The field of the invention is that of DRAM arrays using vertical transistors.
It is highly desirable to minimize bitline capacitance (Cbitline) in dynamic random access memories (DRAMs). The magnitude of the voltage stored on the storage capacitor (Vstorage) and signal voltage developed on the bitline conductor (Vsignal) during the data read operation is influenced by the ratio of the storage capacitance to the bitline capacitance. Referring to FIG. 1, the signal voltage is given by
Vsignal=0.5*Vstorage*Cstorage/(Cbitline+Cstorage)
where Vstorage is the voltage difference between the stored high and low levels on storage capacitor 405, and Cbitline is the parasitic capacitance of the bitline including the input capacitance of the sense amplifier. To maximize the signal developed on the bitline, and to maximize the data retention time, the transfer ratio, Cstorage/(Cbitline+Cstorage), must be maximized.
Bitline capacitance slows the switching of the array transistor and reduces the signal developed on the bitline, making sensing (detection of data state) more difficult. A significant portion of the bitline capacitance is due to coupling between the bitline and crossing wordlines. This is particularly true for contemporary DRAM cells employing vertical MOSFETs for the array transistors.

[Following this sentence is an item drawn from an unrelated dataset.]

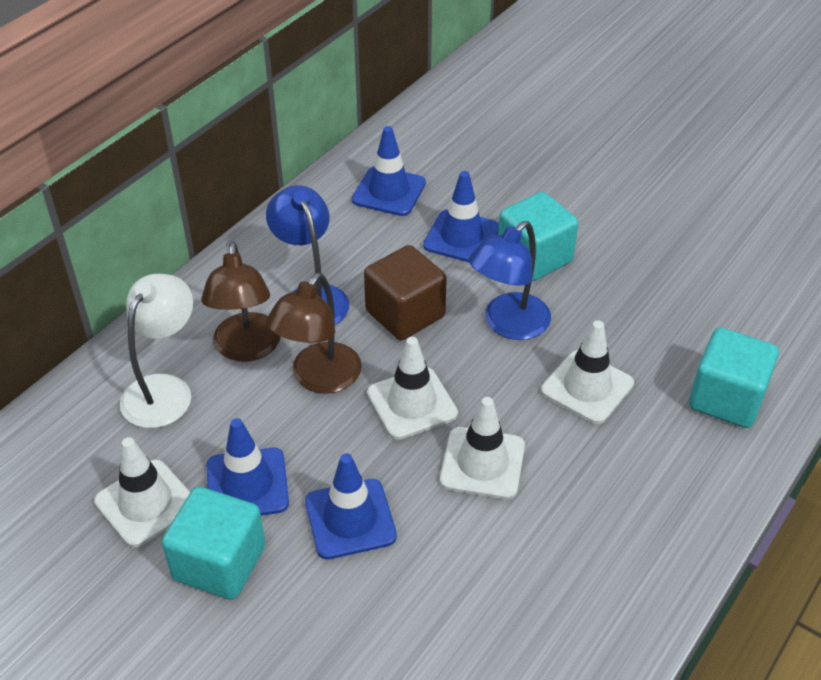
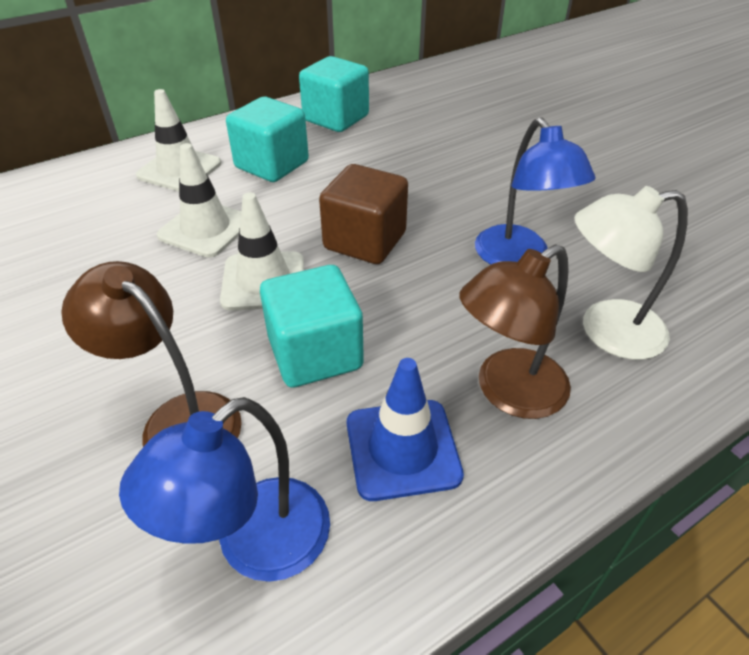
blue traffic cone: 4 -> 1
white traffic cone: 4 -> 3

In a well-known prior art array layout shown in plan view in FIG. 2, there are two bitline contacts associated with each storage capacitor 400 in the memory array. Deep trench storage capacitors and vertical MOSFETs lie under the intersection of wordlines 430 and bitlines 420. Contact 425 between bitline and MOSFET is made on each side of a wordline 430. Significant bitline capacitance is contributed at the points of intersection of a bitline with the orthogonally crossing wordlines. Although this layout has high bitline capacitance, it is particularly immune to variations in bitline to MOSFET contact resistance due to misalignment of the wordline with respect to the location of the vertical MOSFETgate/storage capacitor; while misalignment in one direction reduces the area of one contact, the area of the second contact is unaffected.
In order to reduce the bitline capacitance, an alternate prior art layout which employs a single bitline contact per cell (shown in FIG. 3) has been used. Although this design results in significantly reduced bitline capacitance, high resistance between bitline and array MOSFET may result from misalignment of the wordline in a manufacturing process. FIG. 3 shows misaligned wordlines 430xe2x80x2, resulting in a rarrower contact 425xe2x80x2than in teh prior art of FIG. 2. The differenec is denoted by brackets 426 and 426xe2x80x2. High resistance between bitline and array MOSFET degrades performance.
In this prior art layout, a single bitline contact to MOSFET is used per cell to reduce bitline capacitance. However, as shown for the case of misaligned wordlines with respect to the vertical MOSFETs/storage capacitors, there may be a reduction in the contact area between bitlines and the transistor. This may lead to failure of the wordline to contact the gate conductor of the vertical MOSFET. The resulting high resistance degrades performance.
The problem is especially acute because of the dual inside spacers employed in the top portion of the storage trench, which are required to avoid exposure of the channel of the vertical MOSFET during the wordline etch process, and to eliminate shorting between the bitline contact and the gate conductor. in FIG. 5, two nitride spacers 134 leave only a small amount of poly to make contact between the wordline stack 302, 304 and gate 205 of the vertical transistor. Such a small amount of material provides a relatively high resistance in the current path of the cell and is susceptible to fluctuations in the manufacturing process. With a small amount of wordline misalignment, as may routinely occur in the manufacturing process, the wordline may fail to connect with the gate conductor. This would render the cell inoperative. A corresponding plan view is shown in FIG. 4, in which wordlines 432 are deliberately offset from the capacitor 400. The result is that bitline contacts 426 have the same dimension as those in FIG. 2 and are insensitive to misaligment.
The invention relates to a vertical MOSFET DRAM cell containing asymmetric inner spacers.
A feature of the invention is the use of a wordline displaced from the center of the DRAM cell.
Another feature of the invention is the use of the wordline as an etch stop to protect one side of the gate of the vertical MOSFET.
Yet another feature of the invention is the use of a single dielectric protective spacer on the side of the cell opposite the wordline.
Yet another feature of the invention is the provision of a wide gate extension contact between the gate of the vertical MOSFET and the wordline.